As he sat in a darkened room this week, John Carver will have experienced the full set of emotions after Newcastle’s appalling display in the Wear-Tyne derby.
Oh how Pardew would love to stick two fingers up at that mockery and emphatically burst the bubble from five-in-a-row
Alan Pardew is one of few who can appreciate what his former assistant is going through.
Pardew will forever be tainted as the first Newcastle manager to suffer four derby defeats in a row. Regardless of what else he did at St James’s – and perhaps now it doesn’t look quite so bad – that will be his epitaph.
Sunderland fans, of course, revelled in the Cockney’s run of six derbies without a win, even adopting the “Don’t Sack Pardew” chant when the natives were growing restless up the road.
Oh how Pardew would love to stick two fingers up at that mockery and emphatically burst the bubble from five-in-a-row.
Sunderland will be coming up against a highly-motivated manager tomorrow, and more worryingly, one who has injected huge confidence into his new charges after four wins from five, including victory over the champions.

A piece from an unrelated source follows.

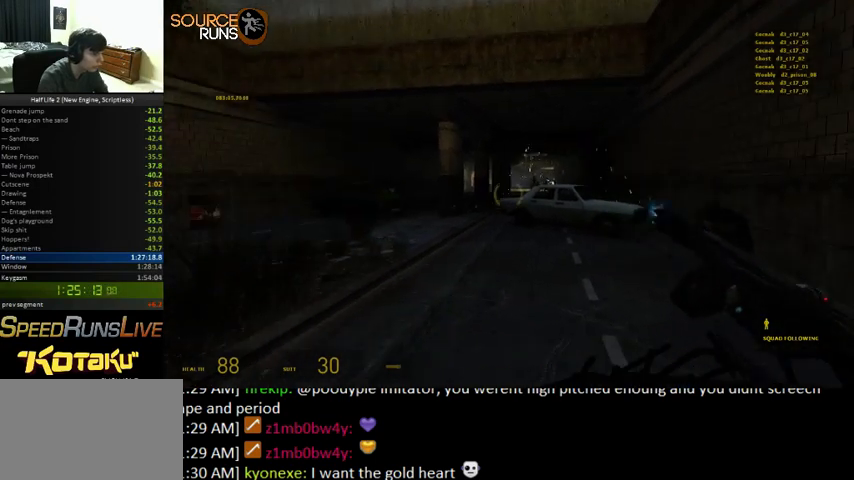
{"keys": [], "mouse": [], "events": []}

This has got danger written all over it.
Back at Selhurst Park in November, Sunderland gained a crucial three points with their first away win of the campaign, but in truth, Palace were poor.
Then under the tutelage of Neil Warnock, the Eagles were so one-dimensional. It basically boiled down to cross from anywhere on the pitch and hope something materialised from it.
It wasn’t surprising that they spent the first half of the season in the doldrums.
But the transformation under Pardew has been dramatic.
The former Palace favourite has managed to harness the pace and trickery of Wilfried Zaha, Yannick Bolasie and Jason Puncheon, and coupled it with work-rate – the latter asset being boosted by the return from suspension tomorrow of Mile Jedinak.
In Glenn Murray, Pardew has got a veteran striker finding the net too, with five goals in five from the 31-year-old.
This will be a big test of a Sunderland side, who have not suddenly become world-beaters after the derby. Far from it.
History is a stark reminder that the feel-good factor stemming from beating the Magpies doesn’t necessarily equal an upturn in results – Sunderland falling flat with a subsequent defeat after each of the previous three derby victories.
At least in Dick Advocaat, Sunderland have a head coach who will not remotely get carried away by last weekend’s result. The club’s SOS solution merely saw it as a big three points.
But what the derby has done has create some buoyancy among supporters who have suffered yet another desperate season, particularly at the Stadium of Light.
Sunderland need to harness that fan power tomorrow. They need the same intensity, same pressing and same haste in getting the ball forward as they showed in the derby.
Crucially, Advocaat’s men need to begin the game that way too. It was no coincidence that Sunderland started on the front foot against Newcastle and the crowd duly responded.
The absence of Seb Larsson is a blow, particularly when it comes to the off-the-ball work which has been a large part of Advocaat’s focus since taking the reins from Poyet.
The Swedish international’s replacement – likely to be the only change to the side - will be intriguing.
If fit, Jack Rodwell is the natural substitute. If not, then it’s a straight choice between Liam Bridcutt or Adam Johnson.
Bridcutt is the like-for-like midfielder, yet Johnson would be a more positive, attack-minded selection, for a game where a win would take Sunderland to the precipice of Premier League survival.
Given Palace’s form, a draw wouldn’t be the worst result in the world, but whether Sunderland can get all three is a bigger test of Advocaat’s rejuvenation powers than anything produced in the derby.